Whereas Arrowroot Powder is a root starch that doesn’t do as well when cooked over a long time. So using Arrowroot Powder at the end of the cooking process instead (added as a cool slurry) will thicken the same meal without having that lingering taste of cornstarch flavor.
Arrowroot would fit the bill in almost all other situations where cornstarch is asked for. Depending on the recipe, the ratio of Arrowroot to Cornstarch may vary. This really is trial and error.
The general rule of thumb is a 1:1 ratio; however, I prefer to use a smaller proportion of 3/4: 1 as our Arrowroot powder is pure starch with no additives.
- If interested, what do you use arrowroot flour for? This is another article I have written which includes a list of the Pros and Cons of Arrowroot and Corn flour.
What is Arrowroot Powder and how is it made?
Arrowroot powder is predominantly grown and produced in countries like Indonesia and India from the variety of Canna Lily known as Maranta arundinaceae. It is made by extracting the starch from the rhizomes of this plant.
Sometimes the product you may buy from the stores will have various degrees of quality depending on what brand you are buying. Extra additives may be added; please make sure you read the labels to get pure arrowroot powder.
As I mentioned earlier, ours is a pure Arrowroot as we make our own powder from the starch extracted from the rhizomes of the Canna Lily plant Canna Edulis (Queensland Arrowroot).
It is a relatively simple process if only a little time-consuming, as there is a lot of waiting for starch to settle. If you are interested in reading more about how we go about the process of How to make Arrowroot Powder in more detail, feel free to check it out.
- We also have a video of the process taken over the 3-day process from plant to powder in the same post.

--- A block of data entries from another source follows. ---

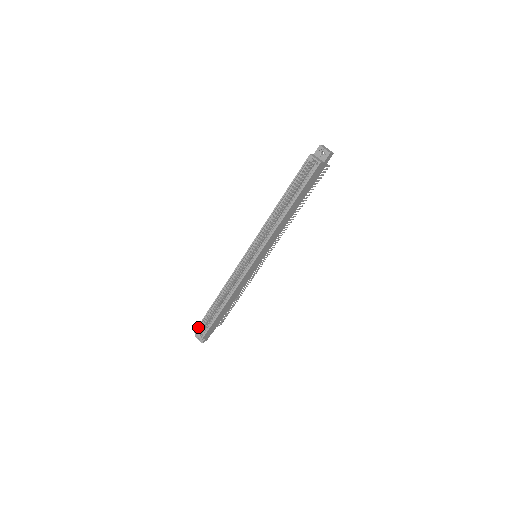
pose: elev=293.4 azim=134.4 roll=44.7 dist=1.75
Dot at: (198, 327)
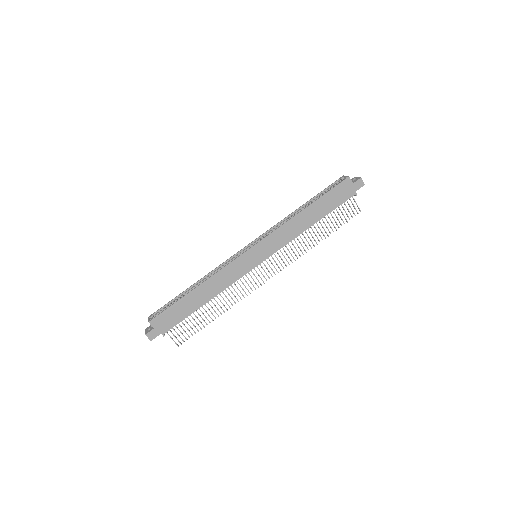
Dot at: (156, 311)
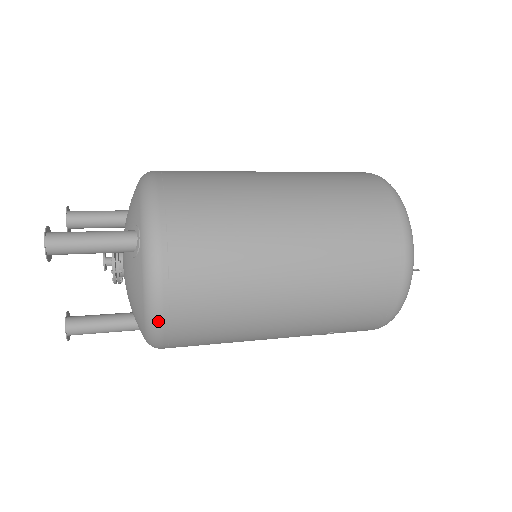
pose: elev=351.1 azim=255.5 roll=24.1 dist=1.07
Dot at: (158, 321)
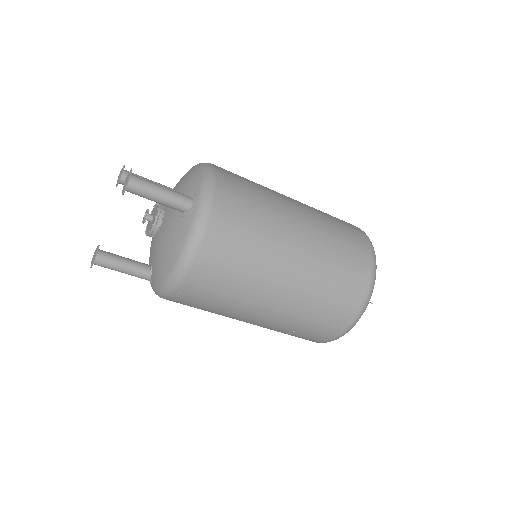
Dot at: (185, 269)
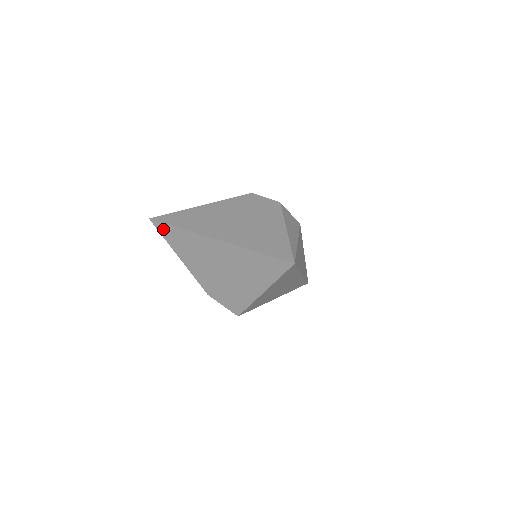
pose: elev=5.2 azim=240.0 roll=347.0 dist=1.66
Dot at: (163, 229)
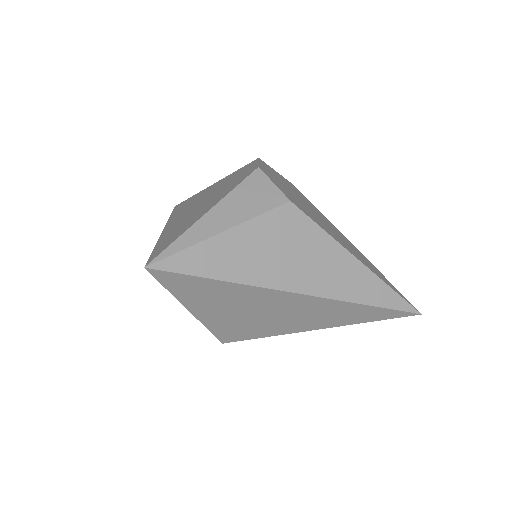
Dot at: occluded
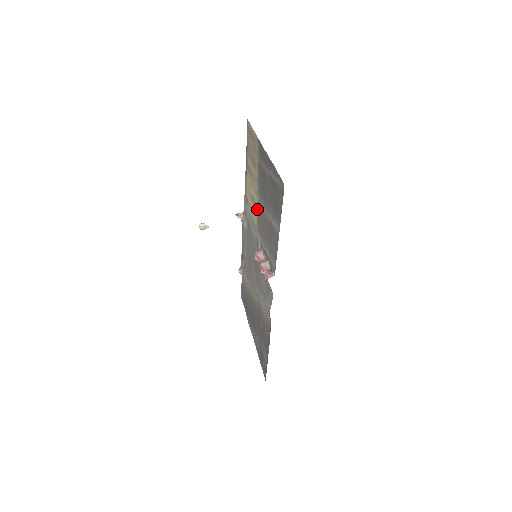
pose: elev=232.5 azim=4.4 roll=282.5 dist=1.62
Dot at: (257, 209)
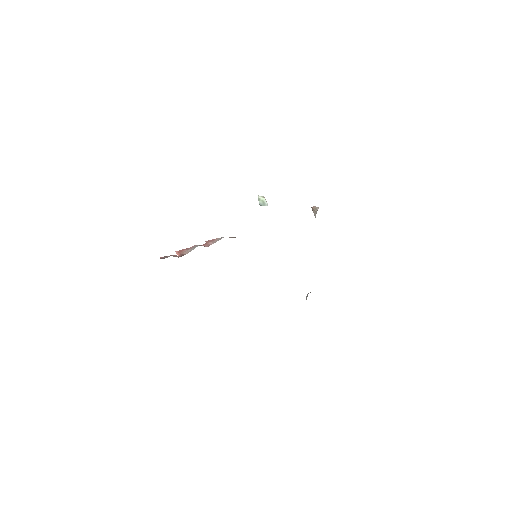
Dot at: occluded
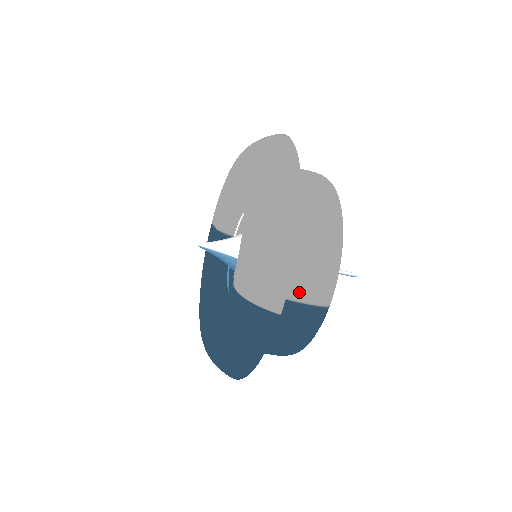
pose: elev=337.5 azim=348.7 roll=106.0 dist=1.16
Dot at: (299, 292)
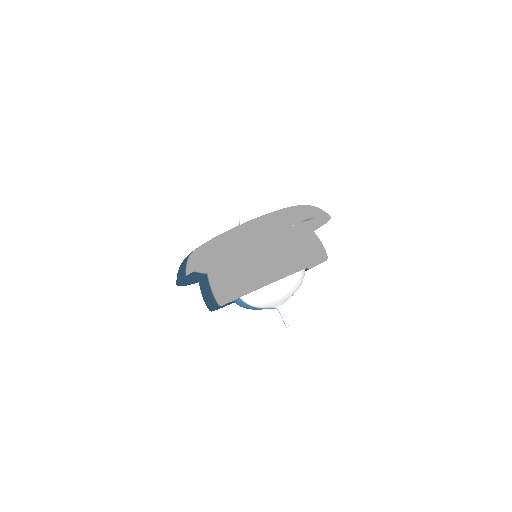
Dot at: (213, 283)
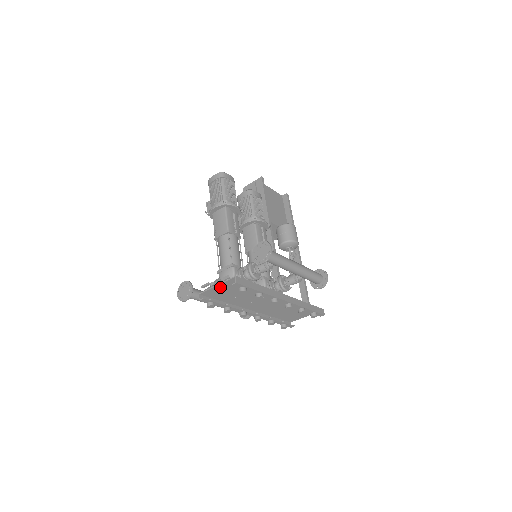
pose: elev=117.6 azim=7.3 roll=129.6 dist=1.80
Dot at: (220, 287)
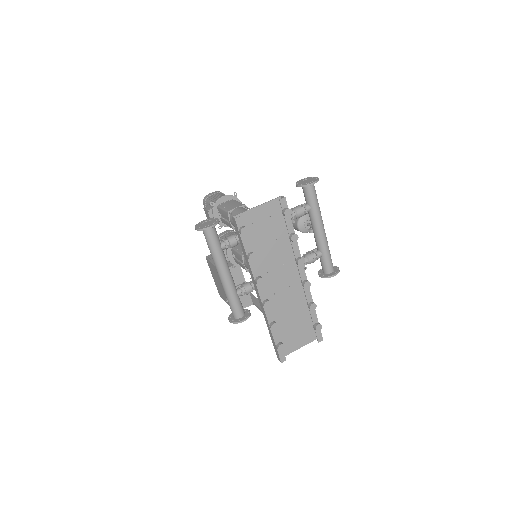
Dot at: (258, 212)
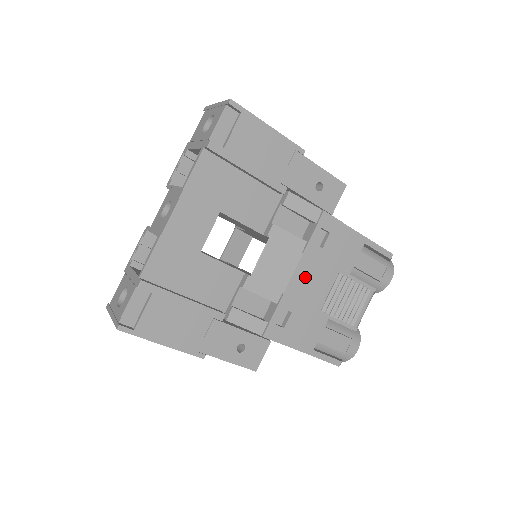
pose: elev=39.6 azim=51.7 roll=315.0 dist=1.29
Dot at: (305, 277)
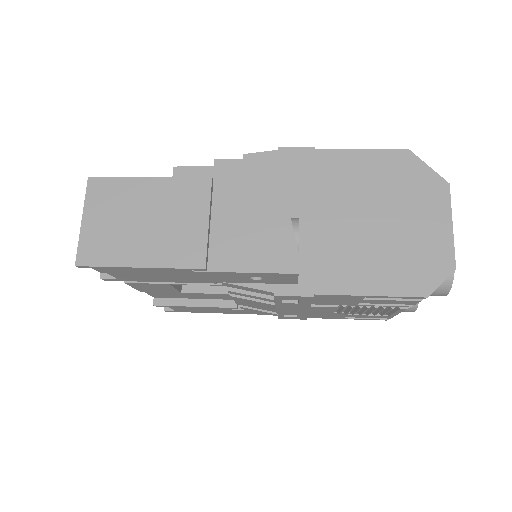
Dot at: (293, 309)
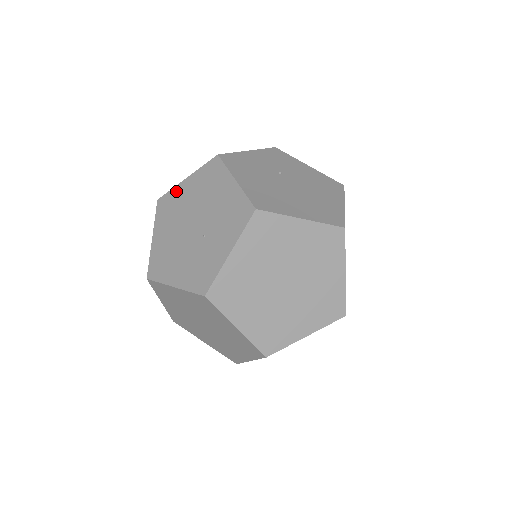
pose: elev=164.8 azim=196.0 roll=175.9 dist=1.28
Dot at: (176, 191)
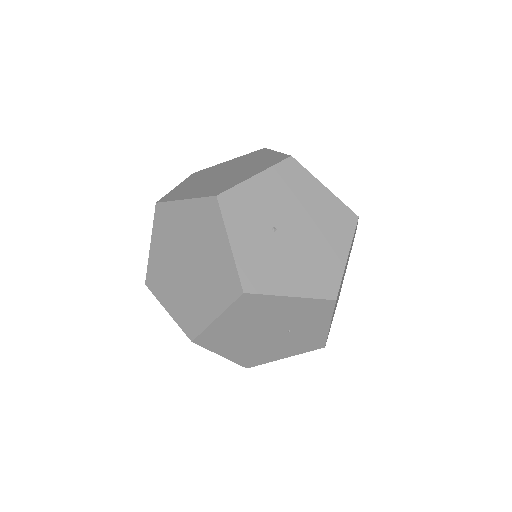
Dot at: (213, 330)
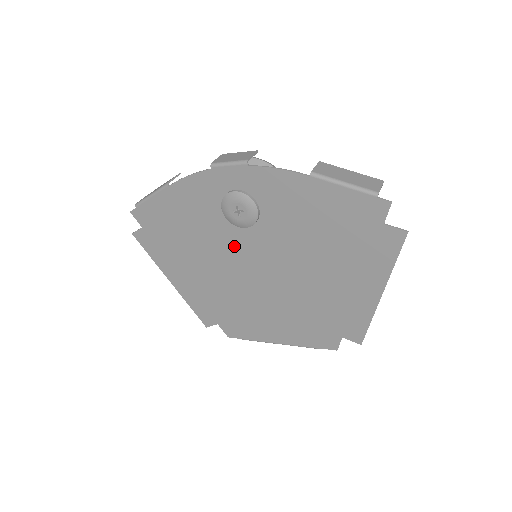
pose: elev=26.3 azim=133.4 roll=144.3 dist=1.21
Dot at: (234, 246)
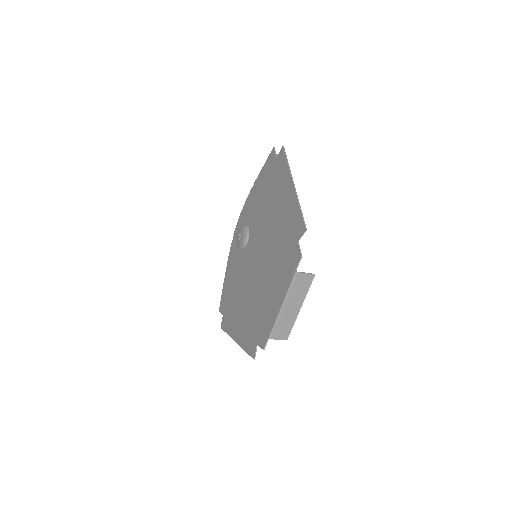
Dot at: (247, 263)
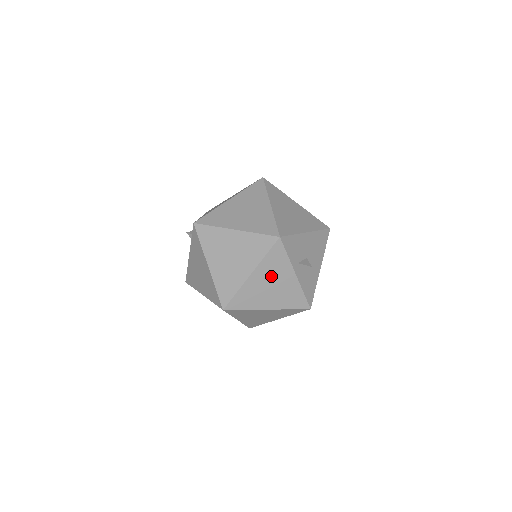
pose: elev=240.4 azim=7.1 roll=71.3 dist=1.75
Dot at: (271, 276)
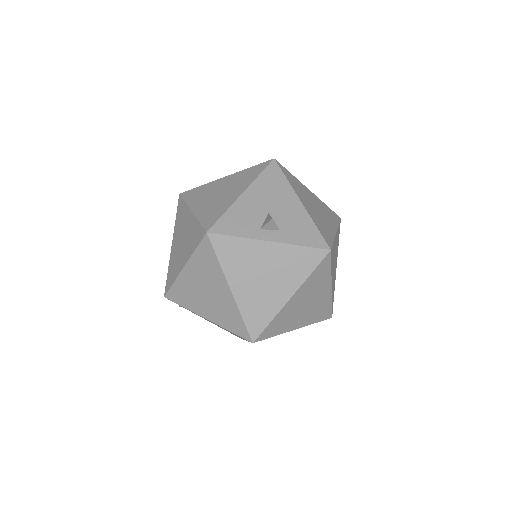
Dot at: (250, 269)
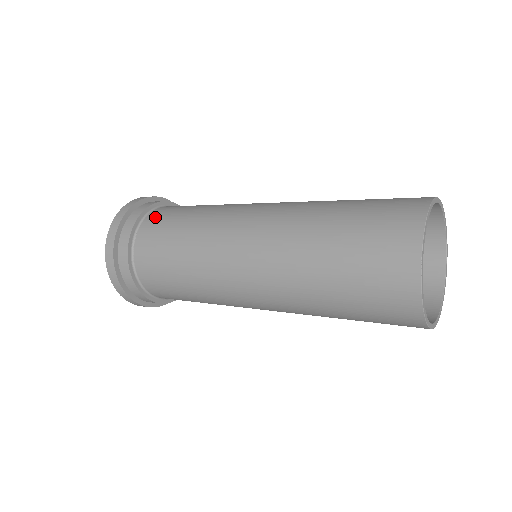
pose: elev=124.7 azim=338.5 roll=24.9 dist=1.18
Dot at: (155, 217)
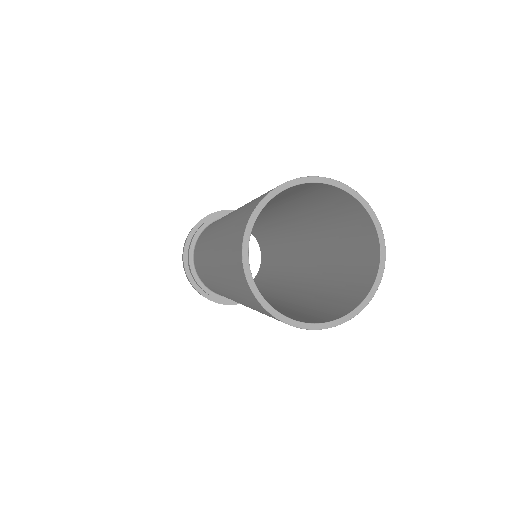
Dot at: occluded
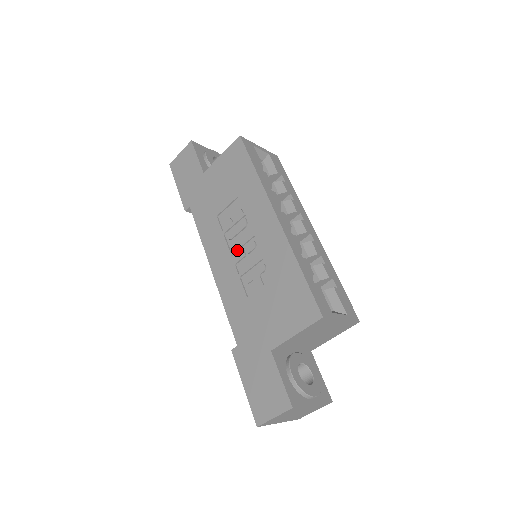
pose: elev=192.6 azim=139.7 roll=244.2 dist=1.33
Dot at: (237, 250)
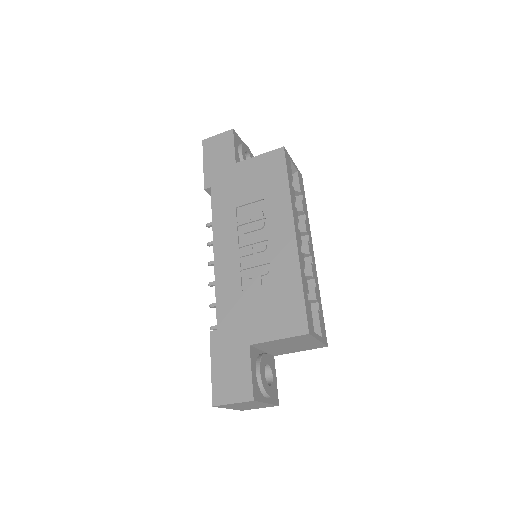
Dot at: (246, 245)
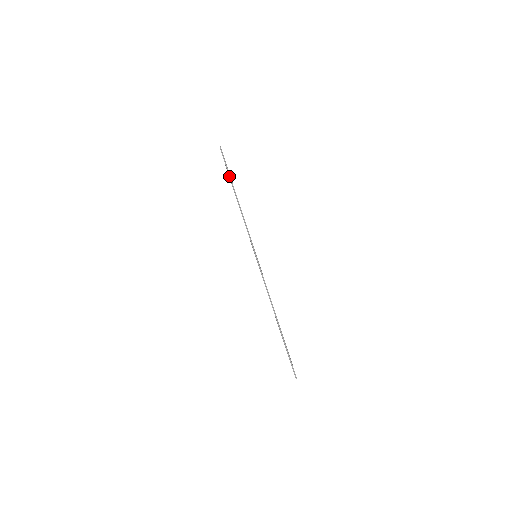
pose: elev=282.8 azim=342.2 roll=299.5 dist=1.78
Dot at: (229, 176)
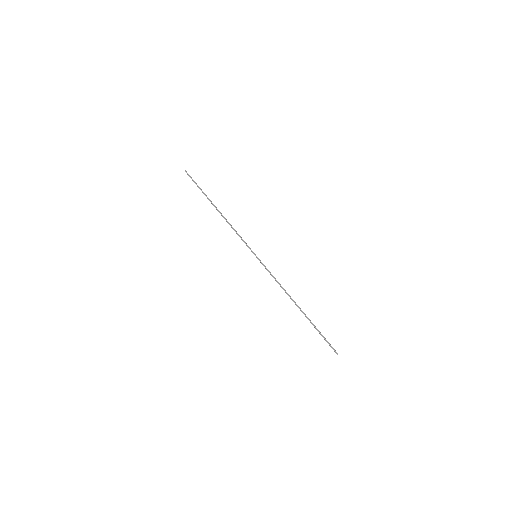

How long does Arrowroot powder keep?
On store-bought packaging, the use-by dates can range anywhere from a year up to 3 or 4 years (not all brands seem to agree on this). However, I’ve had arrowroot powder last much longer on our shelf and it is still perfectly fine to use.
Arrowroot is almost pure carbohydrate and devoid of protein, so if Arrowroot powder is kept dry and in a sealed jar, it will last almost indefinitely. It is a starch, not a food that can quickly deteriorate and go ‘off’.
- We store ours in mason jars, and vacuum seal them. I have one I use for day-to-day use, and the rest gets sealed in a jar and left on the shelf, only being opened when it’s time to be refilled.
Once I learned the many benefits of using Arrowroot powder and its many benefits in my cooking, I was sold.
As a family, we like to replace as many store-bought products with homemade pantry staples as possible. Making them for ourselves from scratch is what being self-sufficient in our Home-Life is all about.
- We not only grow our own arrowroot but process it. However, you may not be able to do this. I encourage you to swap out other starches in your diet with arrowroot by purchasing the best organic powder you can. You simply can’t go wrong.